I plan on buying one (a P&S) but it would drive me crazy to see dust spots on my image, as you can't clean it like a DSLR

Thanks Joel

Moppie
7th of May 2005 (Sat), 17:41
Im on my second A series, and Iv never had any problems.

pradeep1
8th of May 2005 (Sun), 00:12
I've never seen dust on the sensor of a powershot series camera before.

OceanRider
8th of May 2005 (Sun), 13:32
have you really looked? I mean have you shot boue sky and examined it? Just curious. Sometimes its hard to see but once u know what your looking for you see it!

snapshooter
8th of May 2005 (Sun), 23:10
P&S camera's rarely (almost never) get dust into the body, but they do suffer from molds like DSLR's do.... I've had a p&s canon s45, took it the beach, up a mountain, droped it a couple of times, accidentally banged it to a steel frame of a chair and it is still fine... That is until the hot pixel I discovered this weekend... but this is from normal wear and tear. Maybe I've taken sunsets shots one too many... That is why I inspected a few test images, except for that 1 pixel that appears in dark images, the images are still clean. For 2 years of rigorous use, I think its fine.

Moppie
9th of May 2005 (Mon), 00:00
have you really looked? I mean have you shot boue sky and examined it?


Several times, I can say with a very high degree of certianty there are no bunnies breeding in my A80.

http://img.photobucket.com/albums/v31/Moppie/IMG_4733crop.jpg

foobar
4th of July 2005 (Mon), 17:27
Well, it looks like *I* have this problem. Sometime in the last few weeks, my Canon PowerShot s400 seems to have managed to gather a dust spot on the sensor. Now my question is: what should I do?? A guy at the local Ritz shop said it would probably cost 170-200 bucks to get the thing cleaned -- almost enough for a new camera these days.

Does anyone know where I can get directions to open this baby up and clean it myself?

OceanRider
4th of July 2005 (Mon), 18:14
ahhh, youd have to take it in I bet.....real drag, thats my worries in buying one....

Moppie
4th of July 2005 (Mon), 23:35
thats my worries in buying one....

Its such an uncommon problem its not worth worring about.
Its like the chance of being stuck by lightening, its not high enough to be a problem, otherwise no one would ever go outside.

And its something that can effect any camera, digital, or film.
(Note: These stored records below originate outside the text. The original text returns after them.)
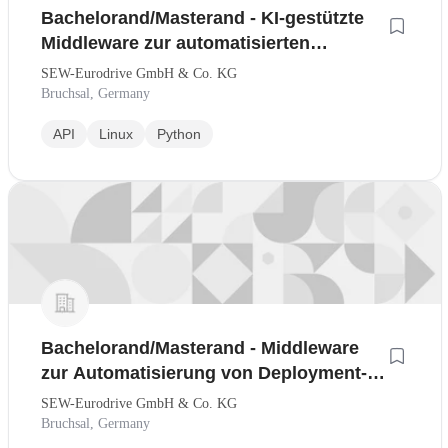
Bachelorand/Masterand - KI-gestützte
Middleware zur automatisierten
Deployment- und
SEW-Eurodrive GmbH & Co. KG
Konfigurationsoptimierung
Bruchsal, Germany
API
Linux
Python
Bachelorand/Masterand - Middleware
zur Automatisierung von Deployment-
und Konfigurationsentscheidungen
SEW-Eurodrive GmbH & Co. KG
Bruchsal, Germany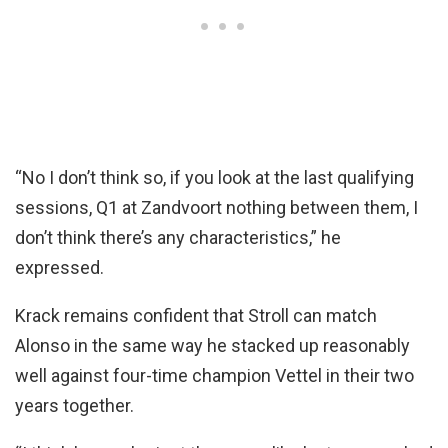
“No I don’t think so, if you look at the last qualifying
sessions, Q1 at Zandvoort nothing between them, I
don’t think there’s any characteristics,” he
expressed.
Krack remains confident that Stroll can match
Alonso in the same way he stacked up reasonably
well against four-time champion Vettel in their two
years together.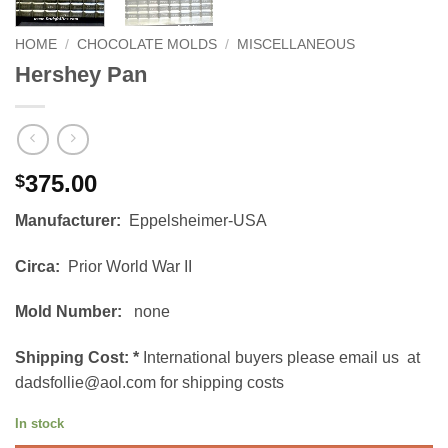
HOME
/
CHOCOLATE MOLDS
/
MISCELLANEOUS
Hershey Pan
375.00
$
Manufacturer:
Eppelsheimer-USA
Circa:
Prior World War II
Mold Number:
none
Shipping Cost:
*
International buyers please email us at
dadsfollie@aol.com for shipping costs
In stock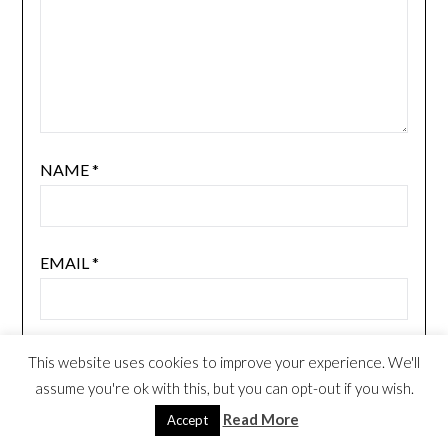
NAME
*
EMAIL
*
WEBSITE
This website uses cookies to improve your experience. We'll
assume you're ok with this, but you can opt-out if you wish.
Read More
Accept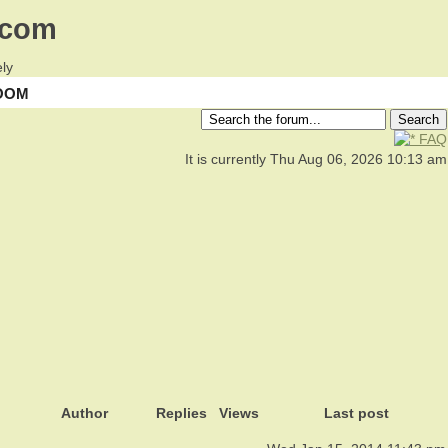
.com
ly
OOM
FAQ
It is currently Thu Aug 06, 2026 10:13 am
Author
Replies
Views
Last post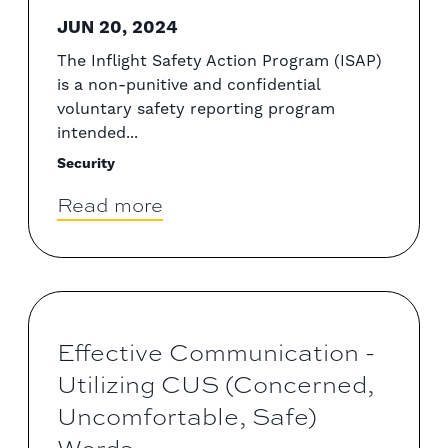
JUN 20, 2024
The Inflight Safety Action Program (ISAP)
is a non-punitive and confidential
voluntary safety reporting program
intended...
Security
Read more
Effective Communication -
Utilizing CUS (Concerned,
Uncomfortable, Safe)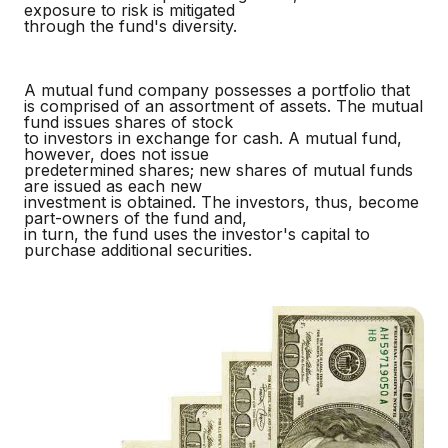
exposure to risk is mitigated
through the fund's diversity.
A mutual fund company possesses a portfolio that
is comprised of an assortment of assets. The mutual
fund issues shares of stock
to investors in exchange for cash. A mutual fund,
however, does not issue
predetermined shares; new shares of mutual funds
are issued as each new
investment is obtained. The investors, thus, become
part-owners of the fund and,
in turn, the fund uses the investor's capital to
purchase additional securities.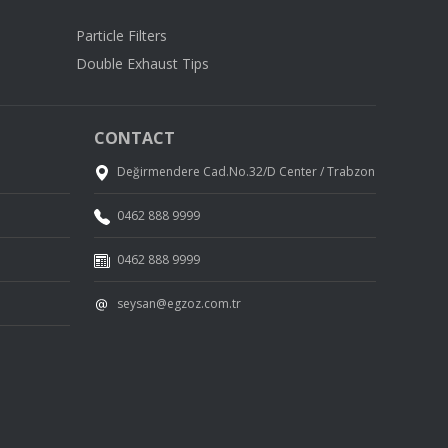
Particle Filters
Double Exhaust Tips
CONTACT
Değirmendere Cad.No.32/D Center / Trabzon
0462 888 9999
0462 888 9999
seysan@egzoz.com.tr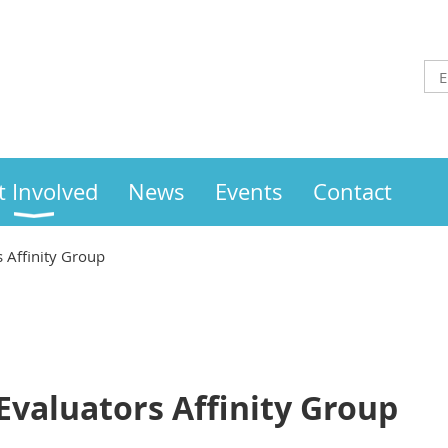
t Involved
News
Events
Contact
 Affinity Group
Evaluators Affinity Group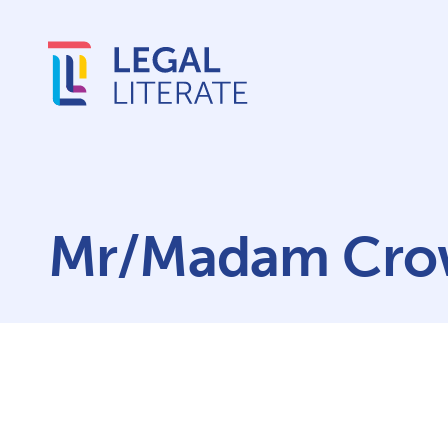
Mr/Madam Cr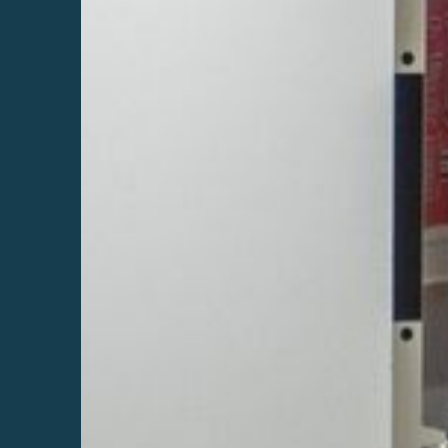
.
r
r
Dust in the lens, or body of a film camera can cause just as many problems as dust in a digital camera.



foobar The S400 is getting pretty old now, if its well and truely outside its warrenty, and the dust is so bad its ruining your photos you might try dissassembling the camera and cleaning the sensor yourself.
google and yahoo would be the best place to start, somewhere out there will be at the least basic instructions, and if your technicaly minded you won't even need instructions.
Then follow the same cleaning precedures used by the DSLR owners to clean thier sensors once you have exposed it.
Easy to follow instructions for that are in the SLR section of the forums, or spread all around the internet.

foobar
5th of July 2005 (Tue), 14:52
OceanRider -- I think Moppie is right; I see lots and lots of these small P&S digicams, and mine is the first instance of dust on the sensor that I've ever heard of. Just buy one and enjoy it.

On the other hand, I'm still left hanging somewhat. It's only one dust spot, and it's easy enough to clean up in Photoshop, but I really don't want to have to post-process every shot I take (although to be completely honest, the spot is only visible in certain kinds of pictures...blue sky, etc.).

I *am* pretty technically minded, and I'm perfectly willing to open the camera up and try to clean the sensor myself (yes, I'm way out of warranty). But I *would* like to have some kind of disassembly guide to use as a reference. If anyone can point me to one, I'd be eternally grateful.